KEMBALI KE FITRI

Kembali Ke Fitri


IDUL Fitri momen berkumpulnya masyarakat muslim untuk merayakan kemenangan, usai melawan hawa nafsu di bulan ramadhan selama tiga puluh hari lamanya. Idul Fitri, liburan yang setiap setahun sekali yang memiliki banyak makna.  

Masyarakat kota yang mencari rezeki di pusat kota, pulang ke kampung halaman bertemu sanak famili. Berjumpa orang tua kandung, sahabat, saudara, dan teman lama, bersilaturahmi melepas rindu, menciptakan kedamaian. 

Kebahagiaan ini turut diiringi pula dengan kemenangan yang membawa jati diri sebagai manusia yang fitrah, suci dari dosa-dosa yang nista. 

Berpuasa ramadhan adalah upaya untuk mengendalikan hawa nafsu yang merusak jiwa dan raga. Berpuasa sebagai sarana pemupukan rasa iman dan ketakwaan kepada Allah SWT. 

Memang, untuk melawan hawa nafsu bukanlah pekerjaan ringan, namun tugas yang sangat berat. Godaan hawa nafsu yang setiap hari menghantui manusia adalah cobaan tersulit untuk menghindarinya.

(sketsa by budi susilo)

Dalam kutbah sholat sunnah Idul Fitri di Masjid At Taubah, Kelurahan Larangan Utara, Kecamatan Larangan, Kota Tangerang, Banten, Ustad Mulham mengingatkan kembali ke tempo dulu, saat jaman rasulullah SAW, dalam peristiwa perang Badar.

“Berperang secara fisik dengan kaum kafir masuk jihad yang kecil. Karena jihad yang besar itu adalah berperang, melawan hawa nafsu yang ada di diri masing-masing,” tuturnya pada Senin 28 Juli 2014.

Menurutnya, suatu kaum atau bangsa akan jatuh terpuruk karena hawa nafsunya. Suatu bangsa akan hancur berantakan jika dalam kehidupannya mengandalkan hawa nafsu semata. “Hidup berfoya-foya mengikuti hawa nafsu, tidak taat pada Allah,” urai Ustad Mulham.

Allah sebagai Maha Pengasih dan Maha Penyayang selalu menunjukan kasih sayang pada hambanya yang beriman. Ini dibuktikan dengan diberikan bulan ramadhan yang penuh rahmat dan berkah.

Perintah wajib untuk berpuasa ramadhan di dalam Al Quran sangat menyentuh orang-orang yang beriman. Ayat ini memberikan makna tersirat, akan rasa simpatinya Allah kepada hambanya yang beriman. “Mereka yang beriman pasti akan tersentuh hatinya,” ujarnya. 

Suatu kaum, katanya, beriman kepada Allah maka akan selalu menghidupkan malam harinya dengan sholat malam. Berdiam diri di masjid, membaca Al Quran, mendengar ceramah-ceramah agama, bersedekah, zakat. “Memupuk solidaritas sosial,” ungkapnya.

════════════════

Tugas yang Diberikan A:
Sebutkan setiap amalan yang menurut Ustad Mulham selalu dilakukan kaum yang beriman kepada Allah dalam teks tentang Idul Fitri, mulai dari sholat malam sampai zakat.
Tugas yang Diberikan B:
Ringkas teks tentang Idul Fitri dalam dua kalimat.
Tugas yang Diberikan C:
Lanjutkan teks tentang Idul Fitri mulai setelah kalimat terakhirnya.

Informasi yang Diberikan:
════════════════

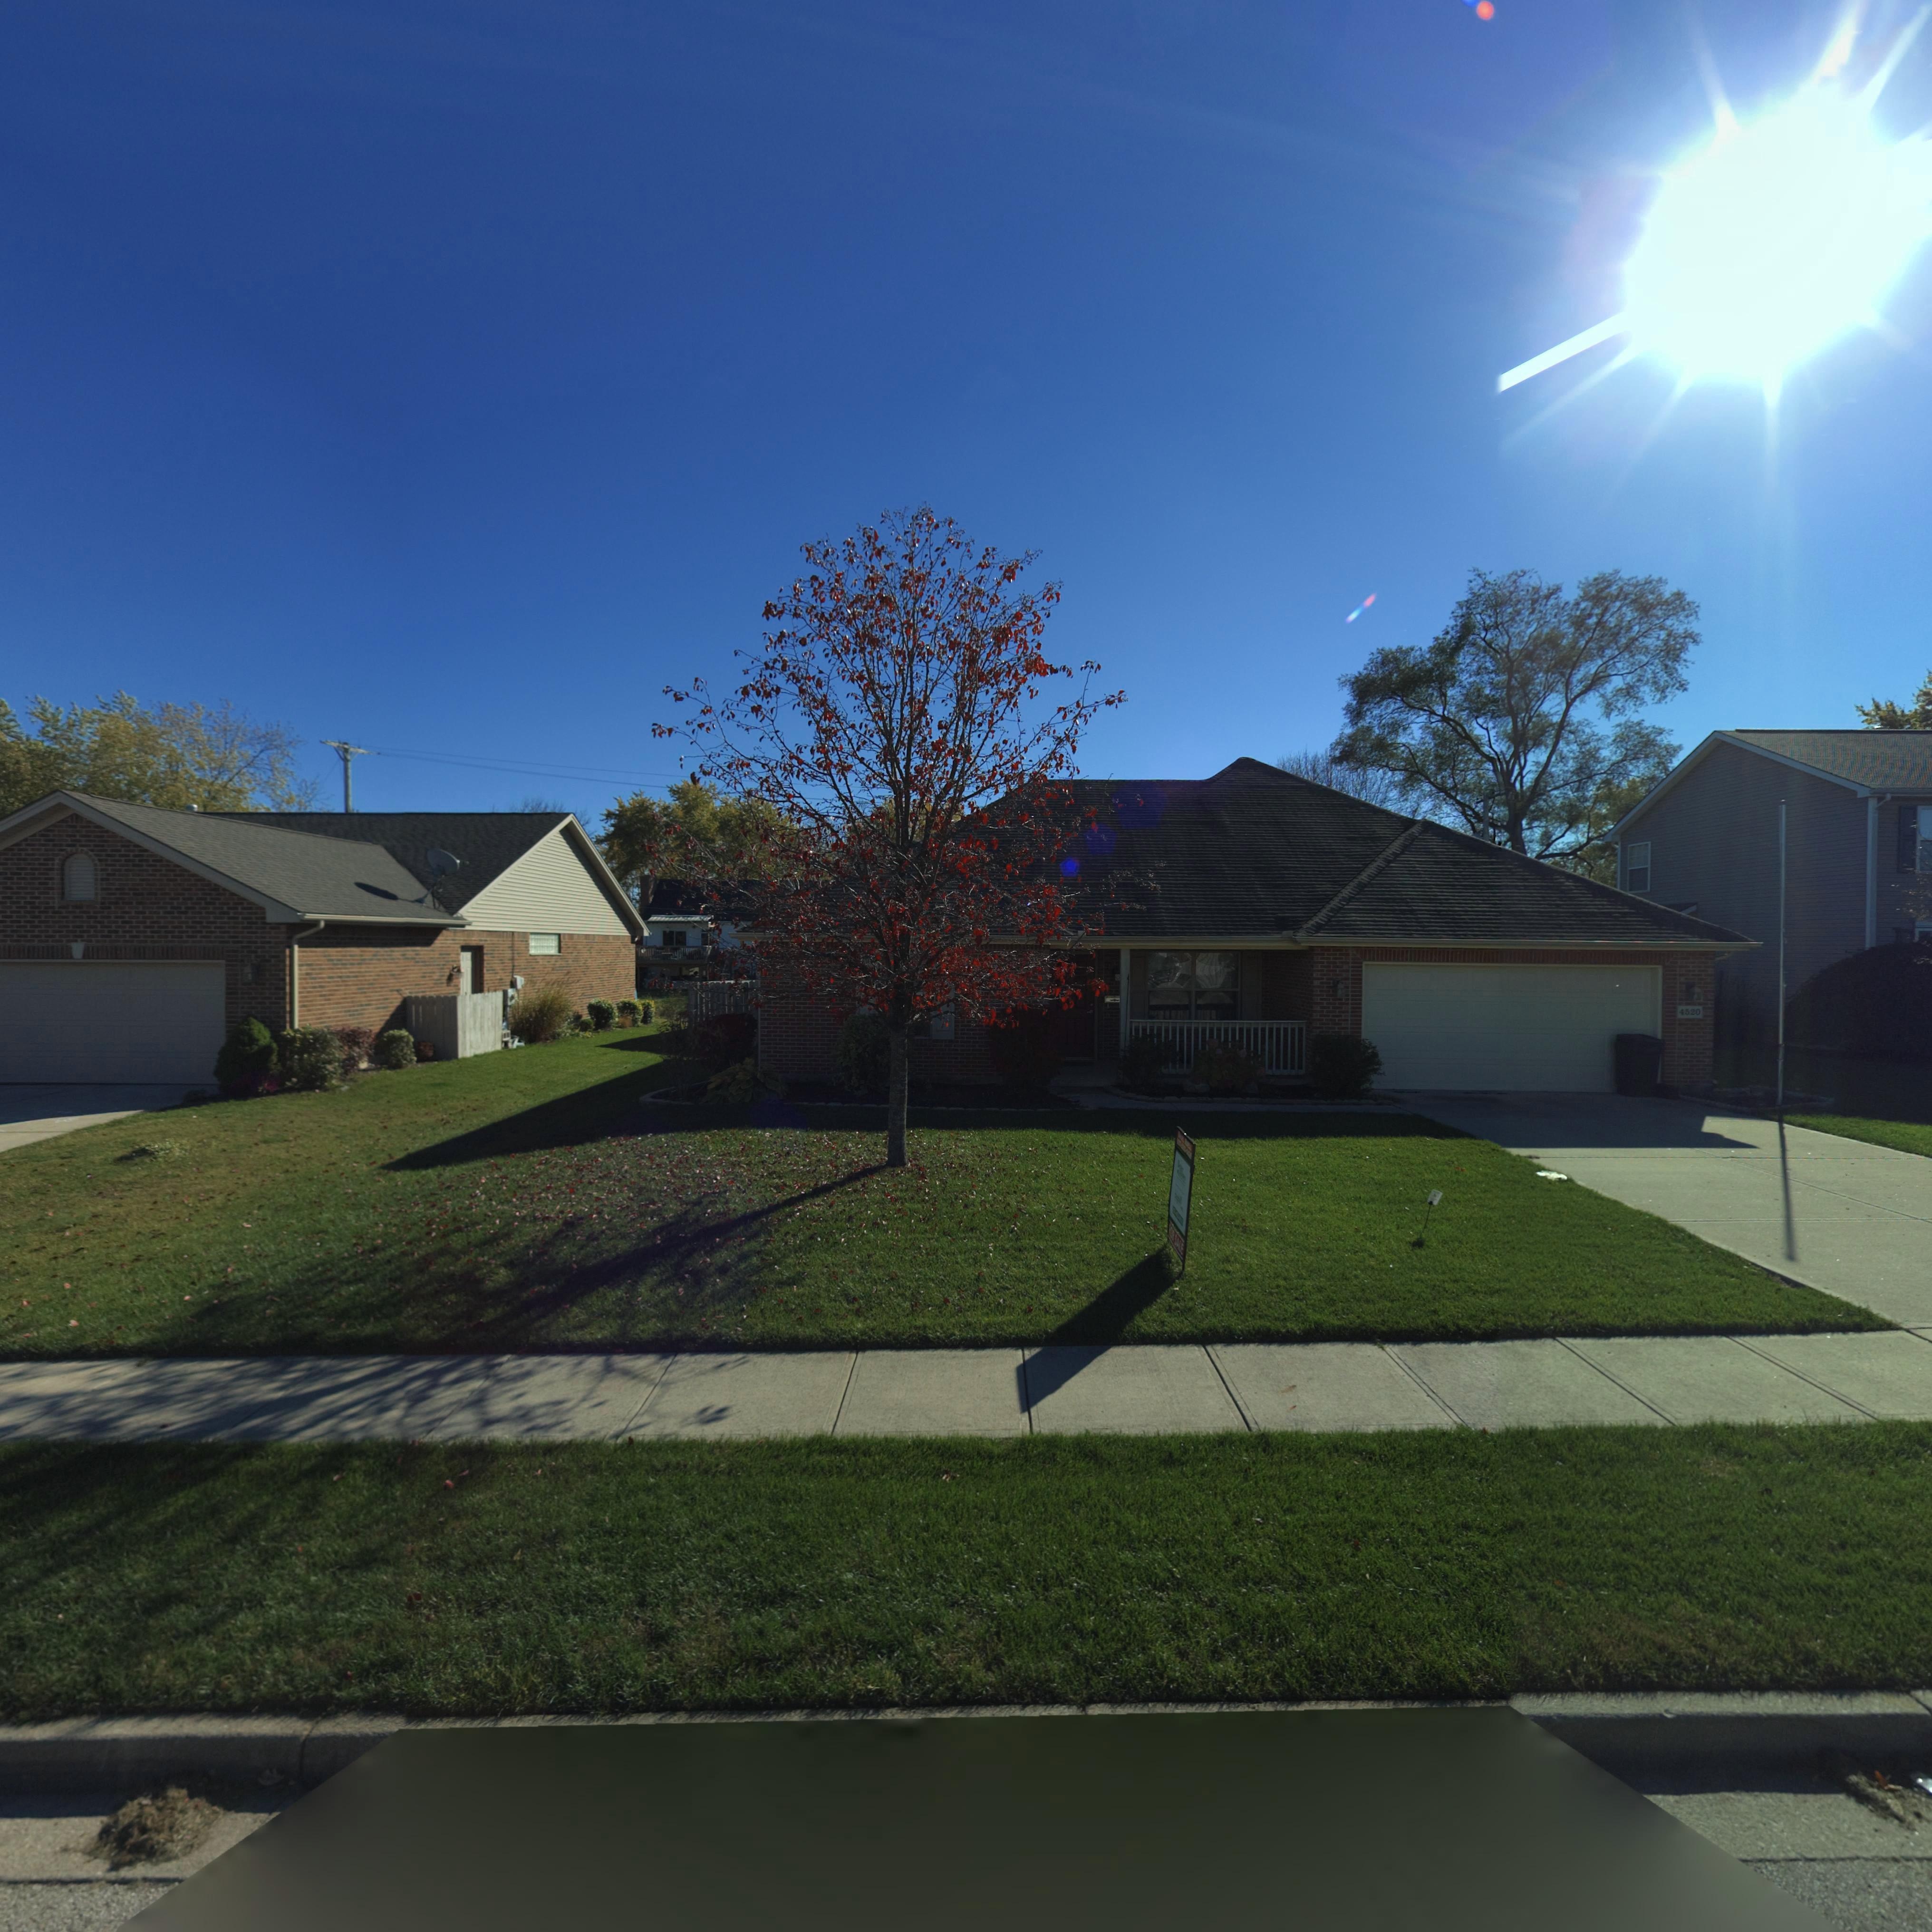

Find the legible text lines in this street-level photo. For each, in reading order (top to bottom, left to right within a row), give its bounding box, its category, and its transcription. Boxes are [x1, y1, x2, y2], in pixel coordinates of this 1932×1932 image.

════════════════

Hasil Akhir A:
- Menghidupkan malam hari dengan sholat malam
- Berdiam diri di masjid
- Membaca Al Quran
- Mendengar ceramah-ceramah agama
- Bersedekah
- Zakat

Hasil Akhir B:
Idul Fitri adalah momen umat muslim merayakan kemenangan setelah tiga puluh hari melawan hawa nafsu di bulan ramadhan, sekaligus saat warga kota pulang kampung untuk bersilaturahmi dengan keluarga dan teman lama. Dalam kutbah sholat Idul Fitri di Masjid At Taubah, Kota Tangerang, Ustad Mulham menegaskan bahwa jihad yang besar adalah melawan hawa nafsu dalam diri masing-masing, karena suatu bangsa akan hancur jika hanya mengandalkan hawa nafsu.

Hasil Akhir C:
Bulan ramadhan yang mengandung ajaran Islam memiliki keutamaan dalam nilai-nilai pendidikan keimanan, yang memiliki makna pancasila, atau lima dasar ajaran pokok. 

Cerminan ini tergambar dalam ajaran Islam yang memerintahkan untuk ruku dan sujud dalam sholat. “Manifestasi pengakuan ketuhanan Allah yang Maha Esa, pengakuan keagungan Allah,” ujarnya.

Kemudian yang kedua, cermin perikemanusiaan yang adil dan beradab, yang menegaskan ajaran manusia harus juga bisa merasakan solidaritas. Harus bisa merasakan nasib saudara yang lainnya. “Allah akan menolong bila dia mau menolong saudaranya sendiri,” tuturnya.

Cerminan ketiga, mengikat rasa persatuan. Lewat ini akan ada ikatan ilahiah, bukanlah ikatan berdasarkan materialistik. Memegang teguh pada ajaran agama, dan tidak untuk bercerai-berai.

Keempatnya, kunjung-mengunjungi satu sama lain, yang melandaskan kerakyatan. Ini bagian dari tradisi yang sudah berkembang di Indonesia, adanya gelaran halal bi halal serta pelaksanaan musyawarah sebagai solusi mengatasi masalah.

Yang kelima, cerminan keadilan sosial, yang dianjurkan untuk selalu bersedekah, infak, zakat, dengan tujuan menciptakan kesejahteraan dan keadilan sosial, sebab Allah memerintahkan untuk berbuat adil. “Merekatkan kesatuan kita,” tegasnya. ( )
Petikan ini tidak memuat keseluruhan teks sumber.